Rather than keep waiting for a room to let her in, she bought a camera and started creating. Game previews, soccer drills, nutrition content, whatever gave her a reason to show up and build an audience around the sport she knew better than most.

Russia Changed Everything

The turning point was not a job offer. It was a trip. In 2018, Melissa and her husband used their savings to vlog the Men's World Cup in Russia, riding trains for 15 hours across the country, capturing what it felt like to be a fan at soccer's biggest stage. Few people with her playing background were doing anything like it, and the content hit.

By the time she returned, she had her first brand partnership, a deal with a cell phone company at MLS All-Star. "I was making more off this paycheck than I would in a week doing whatever else. And I loved doing it." That combination of income and passion confirmed the direction. She and her husband moved to New York City shortly after. The networking density there did the rest.

The Skill of Thick Skin

Ask Melissa what separates people who last in competitive careers from those who don't, and she comes back to two things: being a genuinely good person, and building the ability to absorb rejection without flinching.

"I've made mistakes on air. It's just: brush it off, next one." The thick skin she's talking about is not detachment. It's the product of years of hard coaching, injuries, a federation that undervalued its own players, and a media industry that was slow to see the value in someone like her. Sports taught her how to fail and keep moving, and that translated directly into broadcasting.

She points to Julie Foudy as someone she has been inspired by. Not just the playing career, but the longevity, the professionalism, the reputation that precedes you into every room. "People will continue wanting to work with you if you're easy to work with, kind, and respectful."

A Defining Moment

The injury that derailed Melissa's 2015 Women's World Cup campaign came five days before kickoff. The Colombian national team had spent six months training on turf in preparation for a tournament that was itself played on turf, and her Achilles gave out under the strain. A full year of recovery followed, along with the realization that the federation she was playing for did not have her back.
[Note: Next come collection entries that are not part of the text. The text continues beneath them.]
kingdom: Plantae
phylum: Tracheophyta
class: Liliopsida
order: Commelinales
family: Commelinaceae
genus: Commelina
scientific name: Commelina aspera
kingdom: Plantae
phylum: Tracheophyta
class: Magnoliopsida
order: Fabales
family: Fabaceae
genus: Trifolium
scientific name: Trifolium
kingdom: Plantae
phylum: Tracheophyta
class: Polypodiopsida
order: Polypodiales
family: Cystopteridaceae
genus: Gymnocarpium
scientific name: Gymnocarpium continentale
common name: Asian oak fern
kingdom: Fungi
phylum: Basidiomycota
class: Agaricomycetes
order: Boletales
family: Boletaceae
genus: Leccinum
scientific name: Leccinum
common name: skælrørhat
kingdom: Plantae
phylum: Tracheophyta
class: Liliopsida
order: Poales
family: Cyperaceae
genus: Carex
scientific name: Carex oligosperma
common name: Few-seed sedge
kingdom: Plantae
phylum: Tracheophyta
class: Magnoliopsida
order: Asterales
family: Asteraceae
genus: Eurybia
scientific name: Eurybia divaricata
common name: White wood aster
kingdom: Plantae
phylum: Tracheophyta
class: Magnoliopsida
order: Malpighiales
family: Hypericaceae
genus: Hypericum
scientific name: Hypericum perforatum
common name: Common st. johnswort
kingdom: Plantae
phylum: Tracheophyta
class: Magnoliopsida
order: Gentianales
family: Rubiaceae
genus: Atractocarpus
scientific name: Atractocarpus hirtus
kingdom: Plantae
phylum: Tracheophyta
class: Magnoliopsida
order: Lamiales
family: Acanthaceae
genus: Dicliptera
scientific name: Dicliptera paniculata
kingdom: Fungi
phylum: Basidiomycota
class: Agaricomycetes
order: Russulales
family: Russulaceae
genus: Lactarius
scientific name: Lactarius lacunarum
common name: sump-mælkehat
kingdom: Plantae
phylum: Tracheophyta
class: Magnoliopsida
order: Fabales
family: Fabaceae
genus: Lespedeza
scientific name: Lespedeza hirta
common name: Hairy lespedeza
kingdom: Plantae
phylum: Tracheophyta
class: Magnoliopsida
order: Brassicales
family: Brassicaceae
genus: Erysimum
"I realized how bad it was. I started documenting things." That year forced a reckoning, not just about soccer, but about identity. She had a master's degree in marketing. She had been running side businesses since her injury left her without a paycheck. She was more than the position she played. The injury did not end her career. It clarified who she was beyond it.

Built to Build

The broadcaster narrative is the through line, but what defines Melissa as an operator is her entrepreneurial instinct. The bracelet business she started during recovery, sourcing handmade pieces from artisans in Colombia and placing them in 40 to 50 Florida stores. The soccer camps she ran for hundreds of kids around the state. The e-commerce operation she built while also managing accounting for her parents' automotive business.

Kickoff Coffee Co., launched in 2020 with her brother and his wife, follows the same logic: identify a real gap, build something around it, attach it to a mission. Soccer and coffee, she argues, are already paired daily by fans watching early Premier League matches. Nobody had built a specialty brand around that moment. They did. It is still growing.

Follow the Passion, Trust the Run

If there is one thing Melissa would tell a younger version of herself, it is to follow passion without waiting for certainty. She watched her father and mother run an automotive business he genuinely loved, waking at 4 a.m. and coming home past midnight without treating it like a burden. That image stayed with her.

"Believe in yourself and believe in the run. Everything works out the way it should. And even if it doesn't work out the way you want it in that given moment, in the end it works out in some way to serve you." Her why is simpler than the resume suggests: be better every day. Better at broadcasting, better at creating, better at working with people. The athlete never fully left. She just found a bigger field.